MaRS Program Helps Startups Hire Experienced Executives
Toronto’s MaRS Discovery District is hoping to help up to 30 startups expand their business by bringing-in an outside executive.
The innovation centre’s Embedded Executive Program, which is currently accepting applications, gives small companies up to $50,000 to fund the salary of a new “C-level or other senior-level executive” for six months. Now in its third year, this year’s program will be the biggest, with enough funding to be almost as big as the past two years put together.
“We developed the program and launched a pilot of it in 2009 with limited funds, supporting 12 ventures that we funded for a period in 2010,” says Amie Sergas, the director of MaRS’ Business Acceleration Program Network. “We ran the program again in 2011-12 with a slightly larger budget and funded 21 ventures that year, bringing the total number of companies to 33 so far.”
The program, which is funded by the government of Ontario, is only open to companies from that province.
“Our program focus has always been on high-potential life sciences and healthcare, cleantech, and ICT companies,” says Sergas.
The goal of the program is “encourage new growth opportunities,” for the companies participating, “rather than support existing resources in the venture,” according to the program information, meaning that the new executive should come from outside the company and work to develop and achieve specific short-term goals.
In addition to being based in Ontario, participants must have had less than $1 million dollars in revenue last year or be pre-revenue, have at least one paid employee, have raised less than $2 million (with some exceptions) and can’t have been in business for more than eight years.

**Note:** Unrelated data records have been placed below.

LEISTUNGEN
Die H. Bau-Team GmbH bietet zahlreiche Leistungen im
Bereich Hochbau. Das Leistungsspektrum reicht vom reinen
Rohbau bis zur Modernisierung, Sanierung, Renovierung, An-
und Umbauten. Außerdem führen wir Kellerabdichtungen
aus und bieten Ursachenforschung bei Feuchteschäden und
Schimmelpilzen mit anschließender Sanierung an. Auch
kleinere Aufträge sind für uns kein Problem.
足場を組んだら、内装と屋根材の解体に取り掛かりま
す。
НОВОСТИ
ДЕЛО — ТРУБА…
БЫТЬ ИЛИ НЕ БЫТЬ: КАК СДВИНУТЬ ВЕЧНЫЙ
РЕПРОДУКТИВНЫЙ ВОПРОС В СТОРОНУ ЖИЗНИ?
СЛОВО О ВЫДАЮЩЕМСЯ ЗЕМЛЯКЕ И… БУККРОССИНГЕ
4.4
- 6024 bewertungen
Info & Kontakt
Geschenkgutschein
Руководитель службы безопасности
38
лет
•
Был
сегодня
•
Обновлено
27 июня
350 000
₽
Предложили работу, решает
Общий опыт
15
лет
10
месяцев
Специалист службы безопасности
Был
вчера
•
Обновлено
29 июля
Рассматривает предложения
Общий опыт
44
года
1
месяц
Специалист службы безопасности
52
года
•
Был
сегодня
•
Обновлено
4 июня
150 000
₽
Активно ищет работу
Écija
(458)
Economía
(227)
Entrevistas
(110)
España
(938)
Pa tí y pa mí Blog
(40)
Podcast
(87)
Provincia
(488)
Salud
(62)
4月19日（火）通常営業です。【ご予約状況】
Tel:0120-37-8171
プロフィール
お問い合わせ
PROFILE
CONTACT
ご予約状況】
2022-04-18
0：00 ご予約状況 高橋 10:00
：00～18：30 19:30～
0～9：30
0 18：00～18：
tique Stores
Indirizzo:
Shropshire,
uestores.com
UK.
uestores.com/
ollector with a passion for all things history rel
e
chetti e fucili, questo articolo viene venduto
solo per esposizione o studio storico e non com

The program, which is only open to technology companies with must have “a clear, sustainable technological advantage.”
Companies receiving funding through the program have to put up 30 percent of the their new hire’s salary, up to $15,000 and find the new executive on their own.

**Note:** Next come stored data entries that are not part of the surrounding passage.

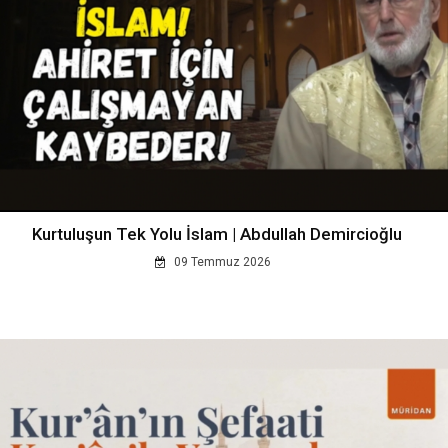
Kurtuluşun Tek Yolu İslam | Abdullah Demircioğlu
09 Temmuz 2026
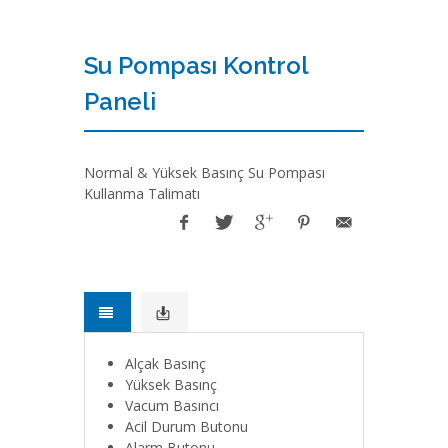
Su Pompası Kontrol
Paneli
Normal & Yüksek Basınç Su Pompası
Kullanma Talimatı
Alçak Basınç
Yüksek Basınç
Vacum Basıncı
Acil Durum Butonu
Alarm Butonu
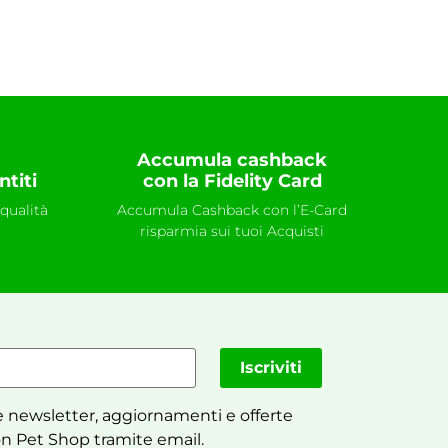
Accumula cashback
ntiti
con la Fidelity Card
qualità
Accumula Cashback con l’E-Card
risparmia sui tuoi Acquisti
Iscriviti
 newsletter, aggiornamenti e offerte
n Pet Shop tramite email.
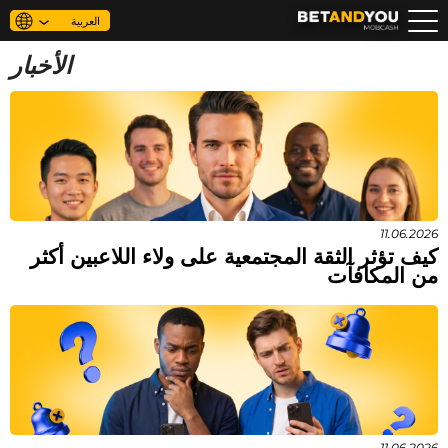
العربية
الأخبار
من نحن
الأسئلة الأكثر شيوعًا
الأخبار
FAQ
11.06.2026
كيف تؤثر الثقة المجتمعية على ولاء اللاعبين أكثر
من المكافآت
جهات الاتصال
11.06.2026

While program only funds the executive’s salary for six months, according to Sergas, “we have a number of cases where the embedded executives are still working successfully within the ventures a few years later.”
While a confidentiality agreement covers companies participating in the MaRS program, the Ontario Centres of Excellence, a non-profit that supports innovation in Ontario and often works with MaRS used to run a similar program.

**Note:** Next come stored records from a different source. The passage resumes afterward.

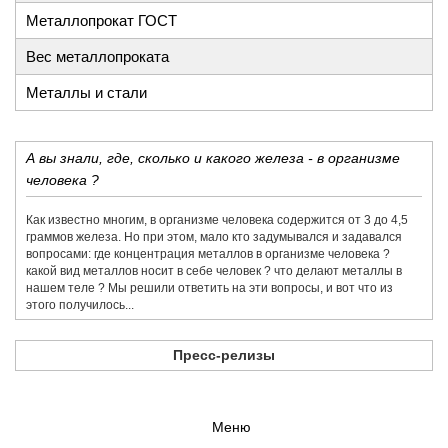
Металлопрокат ГОСТ
Вес металлопроката
Металлы и стали
А вы знали, где, сколько и какого железа - в организме
человека ?
Как известно многим, в организме человека содержится от 3 до 4,5
граммов железа. Но при этом, мало кто задумывался и задавался
вопросами: где концентрация металлов в организме человека ?
какой вид металлов носит в себе человек ? что делают металлы в
нашем теле ? Мы решили ответить на эти вопросы, и вот что из
этого получилось...
Пресс-релизы
Меню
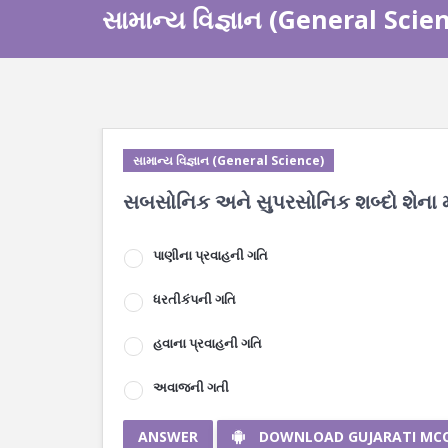
સામાન્ય વિજ્ઞાન (General Scie
સામાન્ય વિજ્ઞાન (General Science)
સબસોનિક અને સુપરસોનિક શબ્દો શેના મ
પાણીના પ્રવાહની ગતિ
ધરતીકંપની ગતિ
હવાના પ્રવાહની ગતિ
અવાજની ગતી
ANSWER
DOWNLOAD GUJARATI MC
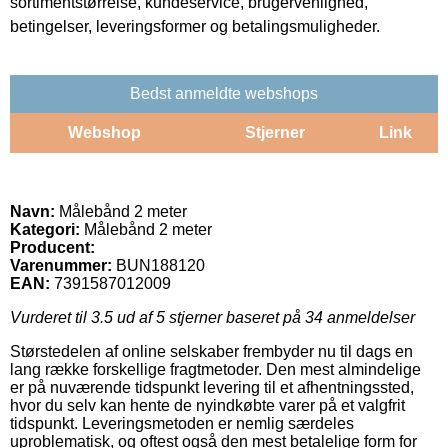
sortimentstørrelse, kundeservice, brugervenlighed,
betingelser, leveringsformer og betalingsmuligheder.
Bedst anmeldte webshops
Webshop
Stjerner
Link
Navn:
Målebånd 2 meter
Kategori:
Målebånd 2 meter
Producent:
Varenummer:
BUN188120
EAN:
7391587012009
Vurderet til
3.5
ud af 5 stjerner baseret på
34
anmeldelser
Størstedelen af online selskaber frembyder nu til dags en
lang række forskellige fragtmetoder. Den mest almindelige
er på nuværende tidspunkt levering til et afhentningssted,
hvor du selv kan hente de nyindkøbte varer på et valgfrit
tidspunkt. Leveringsmetoden er nemlig særdeles
uproblematisk, og oftest også den mest betalelige form for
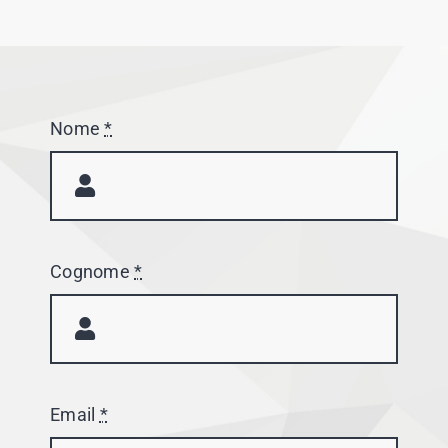
Nome
*
Cognome
*
Email
*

The OCE program supported the hiring of an executive through a convertible debenture—unlike the MaRS program, which is grant-based.
That program did have some big success stories though, Ottawa-based 360pi, the developer of a cloud-based business intelligence program and one of the fastest growing startups in the country used that program to hire a CEO to find new uses for the company’s technology and search for additional funding.
While Toronto-based Nulogy, developers of a cloud-based tool for large companies to manage third-party manufacturers, used the OCE program to hire a “seasoned sales executive…during a crucial time.”